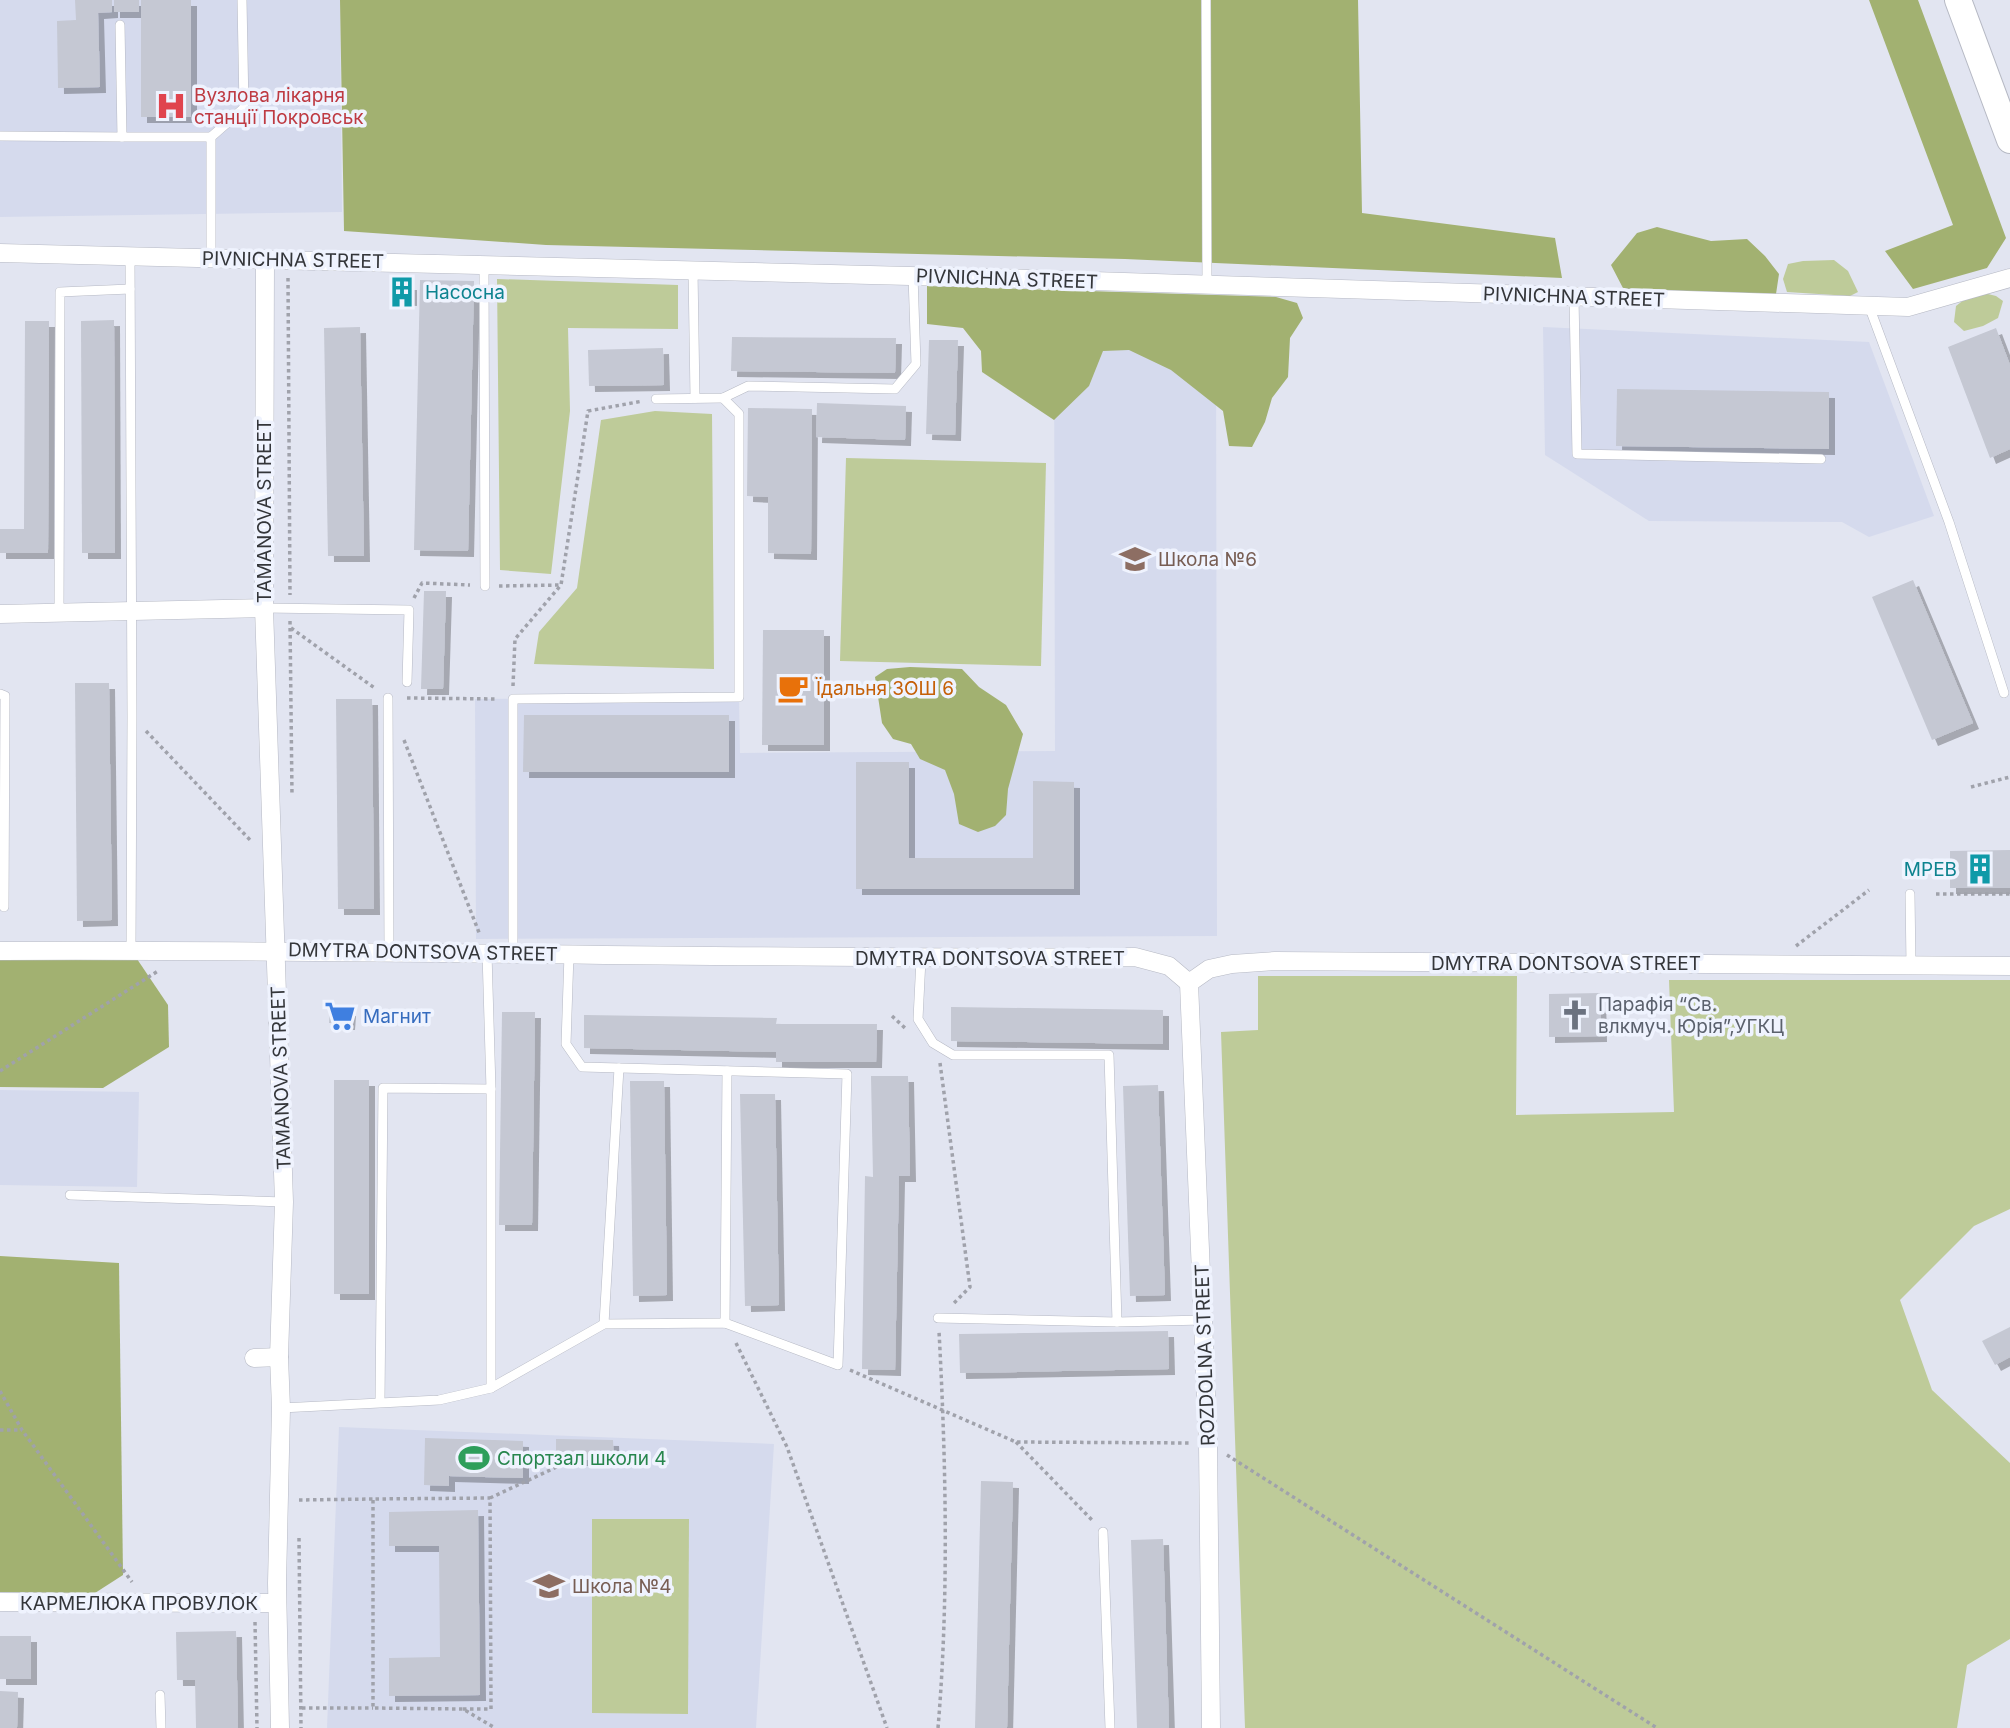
<svg xmlns="http://www.w3.org/2000/svg" width="2010" height="1728" viewBox="0 0 2010 1728" font-family="Inter,sans-serif">
  <defs>
    <filter id="shadow"><feDropShadow dx="6" dy="6" stdDeviation="0" flood-color="#0004"/></filter>
  </defs>
  <rect width="100%" height="100%" fill="#e2e5f1"/>
  <g fill="#d5daed">
    <path d="M0,0H340L342,212L0,217Z"/>
    <path d="M1054,322H1216L1217,936L476,939L475,699L739,697L740,753L1055,751Z"/>
    <path d="M1543,327L1869,342L1934,516L1869,537L1842,522L1649,521L1545,455Z"/>
    <path d="M0,1090L139,1092L137,1187L0,1185Z"/>
    <path d="M339,1427L774,1444L756,1728H327Z"/>
  </g>
  <g fill="#becb99">
    <path d="M1834,260L1848,271L1858,292L1850,296L1787,292L1783,279L1788,264L1803,261Z"/>
    <path d="M497,279L678,285V329L568,328L570,411L551,574L500,570Z"/>
    <path d="M1984,293L1996,296L2003,301L1998,318L1983,326L1964,331L1954,322L1956,306L1965,299Z"/>
    <path d="M655,411L712,414L714,669L534,664L539,632L577,588L601,420Z"/>
    <path d="M846,458L1046,463L1041,666L840,661Z"/>
    <path d="M1258,976H1517L1516,1115L1674,1112L1669,980H2010V1209L1974,1226L1900,1300L1932,1390L2010,1463V1639L1967,1665L1957,1728H1245L1221,1032L1258,1030Z"/>
    <path d="M592,1519H689L688,1714L592,1713Z"/>
  </g>
  <g fill="#a2b171">
    <path d="M340,0H1358L1362,213L1555,238L1562,278L1125,259L546,245L344,231Z"/>
    <path d="M1869,0H1918L2006,238L1987,268L1913,289L1885,251L1953,225Z"/>
    <path d="M1657,227L1711,241L1747,239L1765,256L1779,274L1776,294L1624,290L1611,265L1637,233Z"/>
    <path d="M927,286L1276,297L1297,303L1303,318L1290,338L1288,377L1272,398L1265,422L1252,447L1229,446L1223,411L1171,370L1129,350L1103,351L1089,386L1054,420L982,372L981,351L963,328L927,324Z"/>
    <path d="M910,667L962,669L979,687L1006,705L1023,734L1008,789L1006,815L995,826L978,832L959,824L954,794L945,770L920,759L911,744L893,739L882,723L875,677L887,669Z"/>
    <path d="M135,956L168,1005L169,1047L103,1088L0,1087V957Z"/>
    <path d="M0,1256L119,1263L123,1575L95,1593L0,1592Z"/>
  </g>
  <g fill="#c5c8d3" filter="url(#shadow)">
    <path d="M75,0H112V12L98,13L100,87L58,88L57,21L76,20Z"/>
    <rect x="114" y="0" width="25" height="12"/>
    <rect x="141" y="0" width="50" height="117"/>
    <path d="M420,280L474,281L468,551L414,550Z"/>
    <path d="M394,284H411V300L394,299Z"/>
    <path d="M114,320L115,553H82L81,321Z"/>
    <path d="M25,321H49L48,553H0V529H24Z"/>
    <path d="M360,327L364,556H328L324,328Z"/>
    <path d="M1996,328L2010,365V449L1990,458L1948,347Z"/>
    <path d="M732,337L896,338L895,373L731,371Z"/>
    <path d="M929,340H958L955,435L926,434Z"/>
    <path d="M663,348L664,385L589,386L588,350Z"/>
    <path d="M1617,389L1829,392V449L1616,446Z"/>
    <path d="M817,403L906,406L905,440L816,437Z"/>
    <path d="M748,408L812,409L811,554L768,553V497L747,496Z"/>
    <path d="M1913,580L1973,723L1932,740L1872,597Z"/>
    <path d="M424,591H446L443,689H421Z"/>
    <path d="M763,630H824V745H762Z"/>
    <path d="M75,683H109L112,920L77,921Z"/>
    <path d="M336,699H372L374,909H338Z"/>
    <path d="M524,715H729V772H523Z"/>
    <path d="M856,762H909V858H1033V781L1074,782V889H856Z"/>
    <path d="M2010,850V888H1950V851Z"/>
    <path d="M1600,993L1601,1036L1549,1037V994Z"/>
    <path d="M951,1007L1163,1010V1044L951,1041Z"/>
    <path d="M330,1009L350,1010L349,1024L329,1023Z"/>
    <path d="M502,1012H535L532,1225H499Z"/>
    <path d="M584,1015L777,1018L776,1024H877L876,1062H776V1052L584,1048Z"/>
    <path d="M871,1076H908L910,1176H899L895,1370L862,1369L865,1176L873,1177Z"/>
    <rect x="334" y="1080" width="35" height="214"/>
    <path d="M630,1081H664L667,1295L633,1296Z"/>
    <path d="M1158,1085L1165,1295L1130,1296L1123,1086Z"/>
    <path d="M740,1094H775L779,1305L745,1306Z"/>
    <path d="M2010,1327V1357L1995,1365L1982,1341Z"/>
    <path d="M1168,1331L1169,1369L960,1373L959,1334Z"/>
    <path d="M425,1438L523,1441V1478L449,1476V1486L424,1485Z"/>
    <path d="M556,1439L613,1440L614,1460H556Z"/>
    <path d="M981,1481L1013,1482L1007,1728H975Z"/>
    <path d="M478,1510L480,1695L389,1696V1658L440,1657L439,1546H389V1512Z"/>
    <path d="M1163,1539L1169,1728H1137L1131,1540Z"/>
    <path d="M236,1631L238,1728H196L195,1680H177L176,1632Z"/>
    <rect x="0" y="1636" width="31" height="43"/>
    <path d="M0,1691L18,1692L17,1728H0Z"/>
  </g>
  <g fill="none" stroke-linecap="round" stroke-linejoin="round">
    <g stroke="#b6b9c4" stroke-width="10">
      <g id="lane">
        <path d="M1206,0L1207,285"/>
        <path d="M120,25L122,137H211"/>
        <path d="M0,136L122,137"/>
        <path d="M130,256L132,717L131,950"/>
        <path d="M211,258V137L244,108L242,0"/>
        <path d="M484,265L485,586"/>
        <path d="M693,270L695,398"/>
        <path d="M1574,297L1577,454L1821,459"/>
        <path d="M1869,306L1949,522L2004,693"/>
        <path d="M656,399L723,398L748,386L895,389L916,364L913,276"/>
        <path d="M264,608L409,610L407,682"/>
        <path d="M59,613L60,292L130,289"/>
        <path d="M0,694L5,696L4,907"/>
        <path d="M388,698L389,952"/>
        <path d="M1910,894L1911,965"/>
        <path d="M487,953L491,1089V1388"/>
        <path d="M513,954V699L739,697V414L723,398"/>
        <path d="M921,959L918,1019L933,1043L953,1055H1109L1117,1322L1204,1320"/>
        <path d="M70,1195L284,1202"/>
        <path d="M938,1318L1117,1322"/>
        <path d="M725,1323L727,1071"/>
        <path d="M604,1324L619,1068"/>
        <path d="M380,1401L383,1088L491,1089"/>
        <path d="M281,1408L439,1400L491,1388L604,1324L725,1323L838,1365L847,1074L582,1067L566,1044L569,954"/>
        <path d="M1103,1532L1110,1728"/>
        <path d="M160,1695L161,1728"/>
      </g>
    </g>
    <g stroke="#b6b9c4" stroke-width="19">
      <g id="street">
        <path d="M0,253L1031,279L1908,307L2010,278"/>
        <path d="M265,259L264,608L284,1202L279,1357L281,1408L277,1583L280,1728"/>
        <path d="M0,614L264,608"/>
        <path d="M0,951C378,949 757,960 1135,957L1169,966L1189,983L1209,969L1232,964L1275,961L2010,966"/>
        <path d="M1189,983L1208,1443L1211,1728"/>
        <path d="M254,1358L279,1357"/>
        <path d="M0,1602L277,1603"/>
      </g>
    </g>
    <g stroke="#b6b9c4" stroke-width="28">
      <path id="secondary" d="M1958,0L2010,140"/>
    </g>
    <g stroke="#a0a2ab" stroke-width="3.5" stroke-dasharray="3.5 3.5" stroke-linecap="butt">
      <path d="M288,278L290,595"/>
      <path d="M499,586L561,585"/>
      <path d="M414,598L422,583L470,585"/>
      <path d="M290,621L292,795"/>
      <path d="M291,628L376,689"/>
      <path d="M513,686L515,639L561,585L588,411L643,401"/>
      <path d="M407,698L498,699"/>
      <path d="M146,731L252,842"/>
      <path d="M404,740L480,935"/>
      <path d="M1971,787L2010,777"/>
      <path d="M1936,894H2010"/>
      <path d="M1796,946L1869,890"/>
      <path d="M892,1016L905,1028"/>
      <path d="M940,1063L970,1287L952,1305"/>
      <path d="M0,1071L158,971"/>
      <path d="M736,1343L787,1447L887,1728"/>
      <path d="M850,1370L1016,1442L1191,1443"/>
      <path d="M0,1391L22,1430L132,1582"/>
      <path d="M0,1430H22"/>
      <path d="M1016,1442L1093,1521"/>
      <path d="M1227,1455L1657,1728"/>
      <path d="M490,1498L561,1465"/>
      <path d="M299,1500L373,1499"/>
      <path d="M299,1538L301,1728"/>
      <path d="M255,1622L257,1728"/>
      <path d="M302,1708H373"/>
      <path d="M463,1709H491L490,1498L373,1499V1708L463,1709L495,1728"/>
      <path d="M938,1728C949,1597 946,1463 939,1331"/>
    </g>
    <use href="#lane" stroke="#fff" stroke-width="9"/>
    <use href="#street" stroke="#fff" stroke-width="18"/>
    <use href="#secondary" stroke="#fff" stroke-width="26"/>
  </g>
  <defs>
    <g id="hospital-bare" transform="scale(2.415)"><path d="M-5-5h3v3.5h4V-5h3V5h-3V1.5h-4V5h-3Z" fill="#e0444e" stroke="#eff3fe" stroke-width="2.5" paint-order="stroke"/></g>
    <g id="building-bare" transform="scale(2.415)"><path d="M-4-6H4V6H1V3H-1V6H-4ZM-2.5-4.3h1.7v1.8h-1.7ZM.8-4.3h1.7v1.8H.8ZM-2.5-1h1.7V.8h-1.7ZM.8-1h1.7V.8H.8Z" fill="#0f9aa8" stroke="#eff3fe" stroke-width="2.5" paint-order="stroke"/></g>
    <g id="school-bare" transform="scale(2.415)"><path d="M0-5L7-2L0 1L-7-2ZM-4 1L0 2.5L4 1V4Q0 6-4 4Z" fill="#8d6e63" stroke="#eff3fe" stroke-width="2.5" paint-order="stroke"/></g>
    <g id="cafe-bare" transform="scale(2.415)"><path d="M-5.5-4.5H6V0H3Q3 3.5 0 3.5H-2.5Q-5.5 3.5-5.5 0ZM3-3.2v2h1.7v-2ZM-6 4.5H4V6H-6Z" fill="#e8710a" stroke="#eff3fe" stroke-width="2.5" paint-order="stroke"/></g>
    <g id="church-bare" transform="scale(2.415)"><path d="M-1.2-6h2.4v3.5h3.3v2.4h-3.3V6h-2.4V-.1h-3.3v-2.4h3.3Z" fill="#6b7280" stroke="#eff3fe" stroke-width="2.5" paint-order="stroke"/></g>
    <g id="supermarket-bare" transform="scale(2.415)"><path d="M-6-5.5h2.5l.6 2H6L4.5 2H-2.5L-4.4-4H-6ZM-1.5 3.2a1.3 1.3 0 1 0 .1 0ZM3 3.2a1.3 1.3 0 1 0 .1 0Z" fill="#3f7fe0" stroke="#eff3fe" stroke-width="2.5" paint-order="stroke"/></g>
    <g id="stadium-bare" transform="scale(2.415)"><path d="M0-5a6.5 5 0 1 0 0 10a6.5 5 0 1 0 0-10ZM-3.5-1.8h7v3.6h-7Z" fill="#2e9e5b" stroke="#eff3fe" stroke-width="2.5" paint-order="stroke"/></g>
  </defs>
  <g fill-rule="evenodd">
    <use href="#hospital-bare" x="171" y="106"/>
    <use href="#building-bare" x="402" y="292"/>
    <use href="#school-bare" x="1135" y="559"/>
    <use href="#cafe-bare" x="793" y="688"/>
    <use href="#building-bare" x="1980" y="869"/>
    <use href="#church-bare" x="1575" y="1015"/>
    <use href="#supermarket-bare" x="340" y="1016"/>
    <use href="#stadium-bare" x="474" y="1458"/>
    <use href="#school-bare" x="549" y="1586"/>
  </g>
  <g text-anchor="middle" dominant-baseline="central" stroke-width="7" stroke-linejoin="round" paint-order="stroke">
    <g font-size="19" fill="#be3a42" stroke="#eff3fe" text-anchor="start">
      <text x="194" y="95">Вузлова лікарня<tspan x="194" dy="22">станції Покровськ</tspan></text>
    </g>
    <g font-size="19" fill="#34363a" stroke="#eff3fe">
      <text transform="translate(293 260) rotate(1)">PIVNICHNA STREET</text>
      <text transform="translate(1007 279) rotate(2)">PIVNICHNA STREET</text>
      <text transform="translate(1574 297) rotate(2)">PIVNICHNA STREET</text>
      <text transform="translate(264 511) rotate(-90)">TAMANOVA STREET</text>
      <text transform="translate(423 952) rotate(1)">DMYTRA DONTSOVA STREET</text>
      <text x="990" y="958">DMYTRA DONTSOVA STREET</text>
      <text x="1566" y="963">DMYTRA DONTSOVA STREET</text>
      <text transform="translate(281 1078) rotate(-92)">TAMANOVA STREET</text>
      <text transform="translate(1205 1355) rotate(-92)">ROZDOLNA STREET</text>
      <text x="139" y="1603">КАРМЕЛЮКА ПРОВУЛОК</text>
    </g>
    <g font-size="19" fill="#0d838f" stroke="#eff3fe" text-anchor="start">
      <text x="425" y="292">Насосна</text>
      <text x="1957" y="869" text-anchor="end">МРЕВ</text>
    </g>
    <g font-size="19" fill="#785e54" stroke="#eff3fe" text-anchor="start">
      <text x="1158" y="559">Школа №6</text>
      <text x="572" y="1586">Школа №4</text>
    </g>
    <g font-size="19" fill="#c56008" stroke="#eff3fe" text-anchor="start">
      <text x="816" y="688">Їдальня ЗОШ 6</text>
    </g>
    <g font-size="19" fill="#5b616d" stroke="#eff3fe" text-anchor="start">
      <text x="1598" y="1004">Парафія “Св.<tspan x="1598" dy="22">влкмуч. Юрія”,УГКЦ</tspan></text>
    </g>
    <g font-size="19" fill="#366cbe" stroke="#eff3fe" text-anchor="start">
      <text x="363" y="1016">Магнит</text>
    </g>
    <g font-size="19" fill="#27864d" stroke="#eff3fe" text-anchor="start">
      <text x="497" y="1458">Спортзал школи 4</text>
    </g>
  </g>
</svg>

● ● ●

Gather every line from the entries above where the word "shadow" appears, and copy them.

    <filter id="shadow"><feDropShadow dx="6" dy="6" stdDeviation="0" flood-color="#0004"/></filter>
  <g fill="#c5c8d3" filter="url(#shadow)">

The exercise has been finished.